The remainder of this paper is organized as follows. In Section 2, we describe our approach to identify and extract linear code sequences from non-sequential programs. Section 3 describes our trace compiler, which is a specialized JIT compiler that translates bytecode traces to PowerPC machine code. In Section 4 we detail our approach to extend primary traces with secondary traces to cover irregular control-flow scenarios. Then (Section 5), we give a brief overview of the current state of our prototype implementation. Related work is discussed in Section 6. Our paper concludes in Section 7.

## 2. Trace Selection and Recording

When loading bytecode programs into memory, traces are not readily visible in the code. In fact, most general purpose code is not even purely sequential. The Java bytecode format groups code into methods that are associated with classes, with all code for a class stored in individual class files.

To transform such non-sequential code into linear sequences of instructions, we use an approach called software trace scheduling [9]. Software trace scheduling is based on the observation that a physical CPU does not actually execute a code graph, but merely follows linear instruction sequences (traces) along the edges of that graph. To obtain a trace from a code graph, we record instructions at runtime as they are executed. As not all code is equally worthy of compilation and optimization, we limit our efforts to loops and only start recording bytecode traces once we have identified a frequently executed loop header.

This section gives an overview of the main steps—identifying loop headers, recording traces, and conditions for ending the recording.

#### 2.1 Identifying Loop Headers

To identify loop headers, we use a simple heuristics that first appeared in Dynamo [3], a framework for dynamic runtime optimization of binary code.

Initially, our virtual machine interprets the bytecode program instruction by instruction. Each time a backwards branch instruction is executed, the destination of that jump is recorded as a potential loop header. The rationale of this approach is that the general flow of control in bytecode is forward, and thus each loop has to contain at least one backward branch.

To filter *actual* loop headers from the superset of *potential* loop headers, we track the invocation frequency of (potential) loop headers. Only after the execution frequency of a potential loop header exceeds a certain threshold, our VM starts recording a bytecode trace (Figure 1). To reduce the overhead for code that is



**Figure 1.** Recording bytecode traces. The source program (upper part of the figure) contains a frequently executed loop that we want to compile (a hotspot). The other parts of the program are executed infrequently and compiling them would likely not much benefit overall performance. The bottom part of the figure shows the resulting bytecode program. A frequently executed backward branch to *A* triggers the recording of a trace. The trace is complete when execution returns to the loop header. We also refer to recorded traces as "hotpaths", as they are the results of tracing hotspots.

not suitable for trace-based JIT compilation, the execution monitor disconnects itself from the virtual machine if no usable traces can be found and a second threshold is exceeded.

As branch instructions appear frequently in Java bytecode, it is essential to minimize the housekeeping overhead for keeping track of the invocation frequency of backward branches. In our first KVM-based implementation we used a relatively small (977 entries) closed hash table, consisting of 16-bit integer counters, for this purpose. Every time a backward-branch instruction is executed, the corresponding counter in the hash table is incremented. Collisions in the hash table are intentionally tolerated as their impact on code generation is relatively limited. Collisions can merely lead to overestimation of the "hotness" of a code region, triggering code generation for "cold" code. In the worst case this overestimation will cause a slight performance degradation as the VM might be unable to recover the compilation cost in terms of cycles spent on code optimization vs. cycles recovered from more efficient program execution.

[Text extracted from each page]
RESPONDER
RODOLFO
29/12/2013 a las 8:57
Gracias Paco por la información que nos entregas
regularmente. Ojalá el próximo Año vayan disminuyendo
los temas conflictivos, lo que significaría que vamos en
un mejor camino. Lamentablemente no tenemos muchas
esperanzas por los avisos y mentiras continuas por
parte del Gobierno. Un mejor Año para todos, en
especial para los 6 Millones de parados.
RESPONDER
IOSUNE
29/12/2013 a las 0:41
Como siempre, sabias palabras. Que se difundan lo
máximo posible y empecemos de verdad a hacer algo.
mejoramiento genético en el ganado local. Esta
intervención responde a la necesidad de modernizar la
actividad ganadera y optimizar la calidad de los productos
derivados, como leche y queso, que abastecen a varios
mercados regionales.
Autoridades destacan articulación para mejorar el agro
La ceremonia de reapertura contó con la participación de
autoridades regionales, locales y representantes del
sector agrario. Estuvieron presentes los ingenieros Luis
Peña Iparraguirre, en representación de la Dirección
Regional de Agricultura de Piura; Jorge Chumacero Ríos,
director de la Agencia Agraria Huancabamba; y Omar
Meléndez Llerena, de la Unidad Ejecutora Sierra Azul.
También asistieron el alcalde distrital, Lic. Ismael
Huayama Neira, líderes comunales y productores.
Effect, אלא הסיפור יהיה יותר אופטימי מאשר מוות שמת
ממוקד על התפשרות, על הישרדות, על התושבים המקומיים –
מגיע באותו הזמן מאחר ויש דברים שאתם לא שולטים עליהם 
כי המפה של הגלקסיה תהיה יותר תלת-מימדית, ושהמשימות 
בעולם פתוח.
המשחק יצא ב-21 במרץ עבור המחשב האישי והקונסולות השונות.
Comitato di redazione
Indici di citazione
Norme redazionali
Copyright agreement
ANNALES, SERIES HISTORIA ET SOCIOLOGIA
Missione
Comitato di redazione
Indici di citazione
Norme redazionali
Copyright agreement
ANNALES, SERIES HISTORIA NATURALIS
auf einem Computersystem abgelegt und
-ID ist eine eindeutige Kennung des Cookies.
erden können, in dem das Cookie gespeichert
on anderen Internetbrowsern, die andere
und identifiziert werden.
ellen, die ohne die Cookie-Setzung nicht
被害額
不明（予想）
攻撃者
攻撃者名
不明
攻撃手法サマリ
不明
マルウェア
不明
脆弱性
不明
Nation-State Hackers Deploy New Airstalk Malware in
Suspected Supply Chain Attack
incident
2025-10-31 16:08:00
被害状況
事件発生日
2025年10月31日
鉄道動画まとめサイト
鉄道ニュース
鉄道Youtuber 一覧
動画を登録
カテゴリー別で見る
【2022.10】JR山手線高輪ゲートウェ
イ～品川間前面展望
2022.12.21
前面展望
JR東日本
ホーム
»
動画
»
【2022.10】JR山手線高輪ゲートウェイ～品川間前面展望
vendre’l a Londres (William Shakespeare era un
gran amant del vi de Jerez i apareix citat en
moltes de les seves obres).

Prompt 1> Echo the trace compilation passage word for word, starting with "#### 2.1 Identifying" and going on through "of binary code.".
Prompt 2> According to the trace compilation passage, what are the main steps of trace selection and recording? List each one.
Prompt 3> Go on with the trace compilation passage, beginning right after its last sentence.
The material is not needed for any of the tasks.

Output 1>
#### 2.1 Identifying Loop Headers

To identify loop headers, we use a simple heuristics that first appeared in Dynamo [3], a framework for dynamic runtime optimization of binary code.

Output 2>
- Identifying loop headers
- Recording traces
- Conditions for ending the recording

Output 3>
Using a hash table is well suited for interpreters such as KVM, which interpret the native bytecode format as it exists in Java class files. JamVM, in contrast, translates the bytecode format into its own intermediate representation prior to execution. Amongst others, relative branch addresses are resolved to absolute target addresses and constant values are retrieved from the constant pool and stored directly in the intermediate representation. To further reduce the overhead of the branch monitoring approach described above, we directly embed the profiling information in the intermediate representation. This allows us to avoid the additional hash table lookup per branch instruction.

#### 2.2 Recording Traces

Traces are recorded by manipulating the threaded code branch target stored in the intermediate representation of each instruction as it is executed by JamVM's direct threaded interpreter [4]. The entire interpreter of JamVM is located in a single C method. Each Java Virtual Machine Language (JVML) instruction is implemented as a code block that is preceded by a label. The address of this label is stored in the intermediate representation, and JamVM uses GCC's [12] computed goto statement to jump to the corresponding label of each instruction as it is executed.

To record a trace, the monitor manipulates the threaded code branch target in the instruction immediately following the first instruction of the trace to redirect execution to a recording code block. This special code block can be understood as a meta instruction that is (virtually) inserted after each executed instruction. The recording block records the current value of the program counter, the opcode of the executed instruction, and the value on top of the stack in a trace structure. Every time the recording block is invoked it reverses the change to the previously executed instruction that caused the recording block to be invoked and patches the next instruction label instead. Using this technique the recording block essentially chases the execution, always making sure that it is one step ahead of the program counter.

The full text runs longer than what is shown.